Closer to home in Manhattan, “Ladies Mile” — an area devoted to the highest fashion designs for women — ran from 14th to 23rd Streets from Broadway to Sixth Avenue.
Because of the fragility of the costumes’ fabric, clothing pieces are rotated at least every three and a half months, according to Magidson (so the dress featured above may or may nor be on display when you stop by).
The current exhibit features a rather theatrical burgundy velvet dress by Worth. The floor-length skirt has a pronounced bustle, finishing in an extensive train and the skirt even has a small pocket on the seam.
It is displayed against a backdrop of an ornate marble fireplace and gilded chandelier which were once housed in the home of Henry Harkness Flagler, the wealthy son of a financier.
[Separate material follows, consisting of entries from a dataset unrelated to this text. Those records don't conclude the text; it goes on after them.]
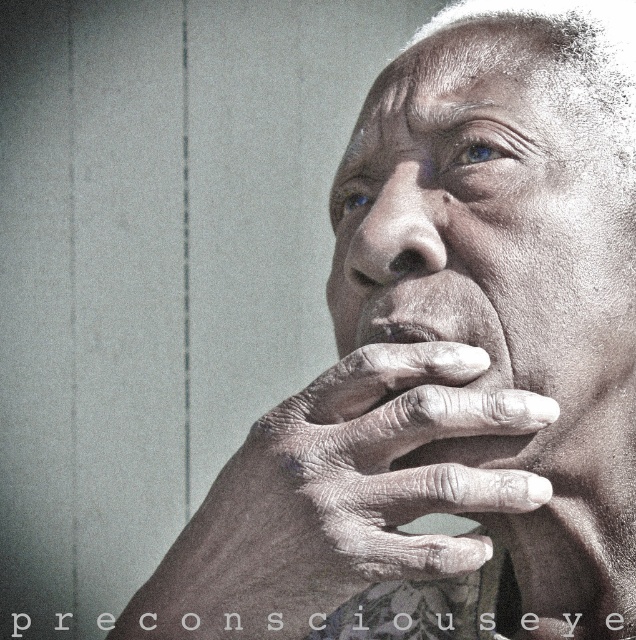
You are taking a photo of a person and notice two points on their face. The first point is at coordinates point (431, 244) and the second is at point (408, 321). Based on the image, which point is closer to the camera?

Point (431, 244) is further to the camera than point (408, 321), so the second point is closer to the camera.

You are an artist analyzing the composition of this portrait. The gray textured hand at center is positioned at a specific coordinate. Can you determine if this hand is closer to the top or bottom of the image?

The gray textured hand at center is located at point 0.777 on the y axis, which is closer to the bottom of the image since lower y values are closer to the bottom.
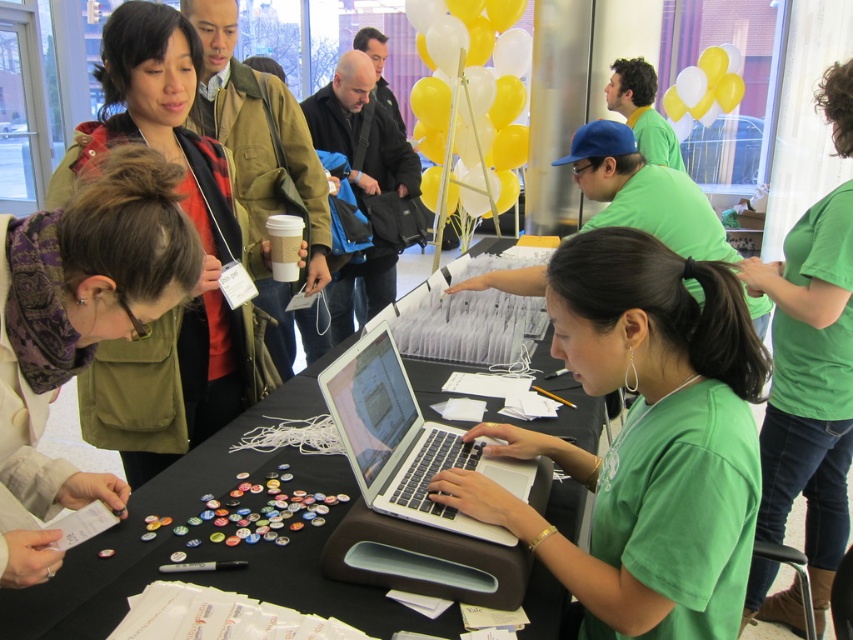
Question: Which point is closer to the camera taking this photo?

Choices:
 (A) (135, 387)
 (B) (427, 628)
 (C) (733, 72)
 (D) (395, 506)

Answer: (B)

Question: Is black fabric table at center behind yellow matte balloons at upper center?

Choices:
 (A) yes
 (B) no

Answer: (B)

Question: Is green matte shirt at center below yellow matte balloons at upper center?

Choices:
 (A) no
 (B) yes

Answer: (B)

Question: Based on their relative distances, which object is nearer to the olive green jacket at upper left?

Choices:
 (A) yellow matte balloons at upper right
 (B) green matte shirt at center
 (C) black fabric table at center

Answer: (C)

Question: Which point is farther from the camera taking this photo?

Choices:
 (A) (483, 17)
 (B) (817, 88)
 (C) (683, 550)

Answer: (A)

Question: Does black fabric table at center lie in front of silver metallic laptop at center?

Choices:
 (A) no
 (B) yes

Answer: (B)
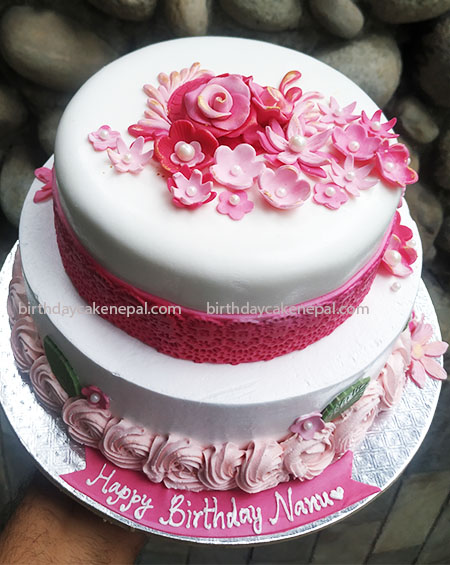
The width and height of the screenshot is (450, 565). I want to click on white round plate, so point(410,436).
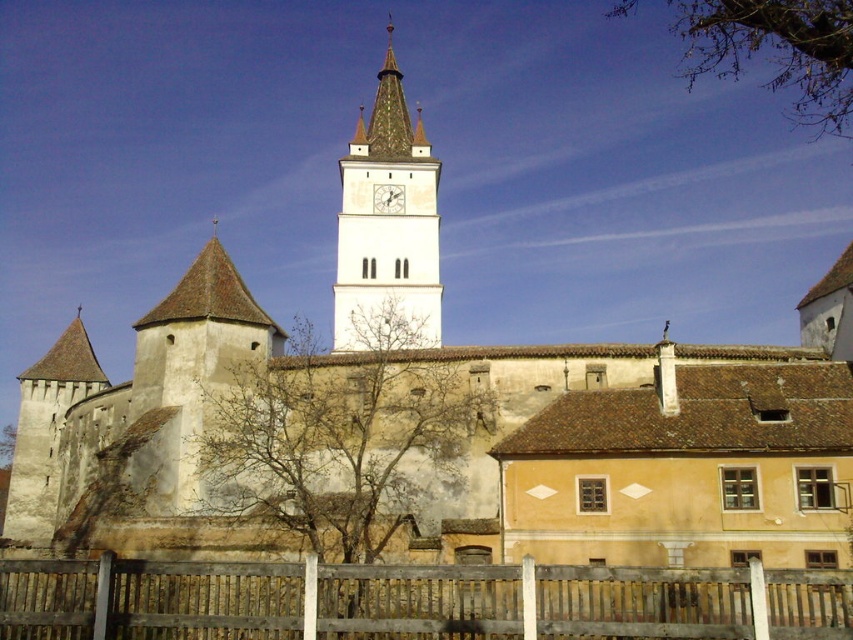
Which is behind, point (280, 486) or point (677, 17)?

The point (677, 17) is behind.

Based on the photo, can you confirm if bare branches at center is thinner than brown leafy tree at upper right?

Correct, bare branches at center's width is less than brown leafy tree at upper right's.

Is point (404, 388) positioned after point (846, 16)?

Yes, it is behind point (846, 16).

This screenshot has height=640, width=853. Find the location of `bare branches at center`. bare branches at center is located at coordinates (339, 436).

Is bare branches at center to the right of white stone clock tower at center from the viewer's perspective?

No, bare branches at center is not to the right of white stone clock tower at center.

Is bare branches at center behind white stone clock tower at center?

That is False.

Find the location of a particular element. The image size is (853, 640). bare branches at center is located at coordinates (339, 436).

Can you confirm if brown wooden fence at lower center is positioned to the right of white stone clock tower at center?

Yes, brown wooden fence at lower center is to the right of white stone clock tower at center.

Who is more distant from viewer, (91, 588) or (340, 268)?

In a nearby display case leather opera gloves bearing mother of pearl buttons are highlighted as well as a glove stretcher. In surrounding display cases reside elaborate fans, hairpins and vanity sets that were common for affluent women to possess, as well as luxe masculine personal items such as a men’s dresser set, gold lighter, silver flask and ivory, gold and wood cane.
Display cases devoted to decorative arts of the time period also abound, illuminating elaborate silver pieces, ceramics and crystal displays, as well as ornate Venetian glass vessels.
Lastly, the gallery’s perimeter showcases portraits of key players of the American aristocracy in all their glory.
It was common for many affluent New Yorkers to commission portraits to be painted abroad — a sort of nod to many affluent celebs’ selfie obsessions today. A pamphlet explaining the background of the highlighted paintings explains that the portraits on view capture a range of the city’s most prominent families such as: Mrs. William Bayard Cutting, whose husband was a member of the merchant aristocracy; Virigina Stern, wife of department store owner Isaac Stern; and the family portrait of “Cornelia Ward Hall and Her Children.” (Think: Kris Jenner and her brood of Kardashians.)
An accompanying book may be viewed in the gallery or purchased in the Museum’s gift shop.